### Directions for this task
Reproduce the listing below exactly. Pictures do not belong in the copy.
+++
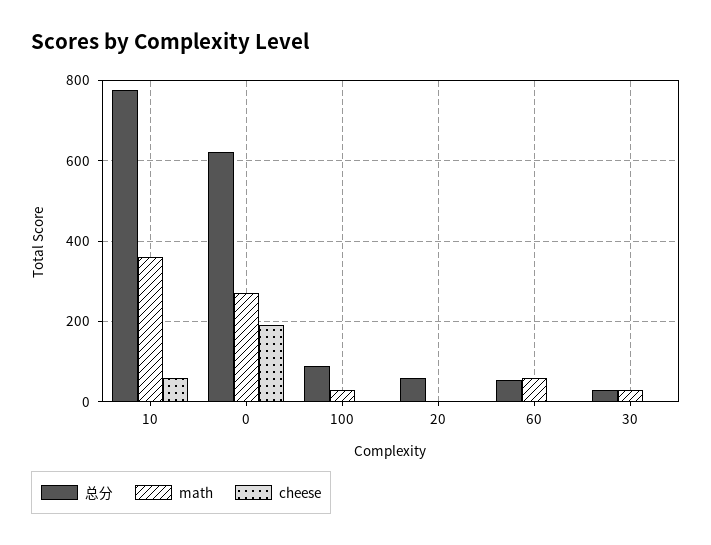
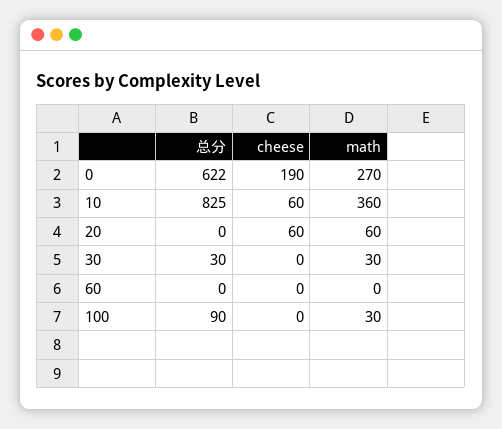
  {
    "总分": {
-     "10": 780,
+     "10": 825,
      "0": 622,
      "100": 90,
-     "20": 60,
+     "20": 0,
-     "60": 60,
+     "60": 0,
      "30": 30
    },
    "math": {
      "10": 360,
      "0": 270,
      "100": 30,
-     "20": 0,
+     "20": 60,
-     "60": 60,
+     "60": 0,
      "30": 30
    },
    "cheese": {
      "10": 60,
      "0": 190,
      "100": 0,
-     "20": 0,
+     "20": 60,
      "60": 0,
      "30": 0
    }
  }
+++
### Written answer
  {
    "总分": {
-     "10": 780,
+     "10": 825,
      "0": 622,
      "100": 90,
-     "20": 60,
+     "20": 0,
-     "60": 60,
+     "60": 0,
      "30": 30
    },
    "math": {
      "10": 360,
      "0": 270,
      "100": 30,
-     "20": 0,
+     "20": 60,
-     "60": 60,
+     "60": 0,
      "30": 30
    },
    "cheese": {
      "10": 60,
      "0": 190,
      "100": 0,
-     "20": 0,
+     "20": 60,
      "60": 0,
      "30": 0
    }
  }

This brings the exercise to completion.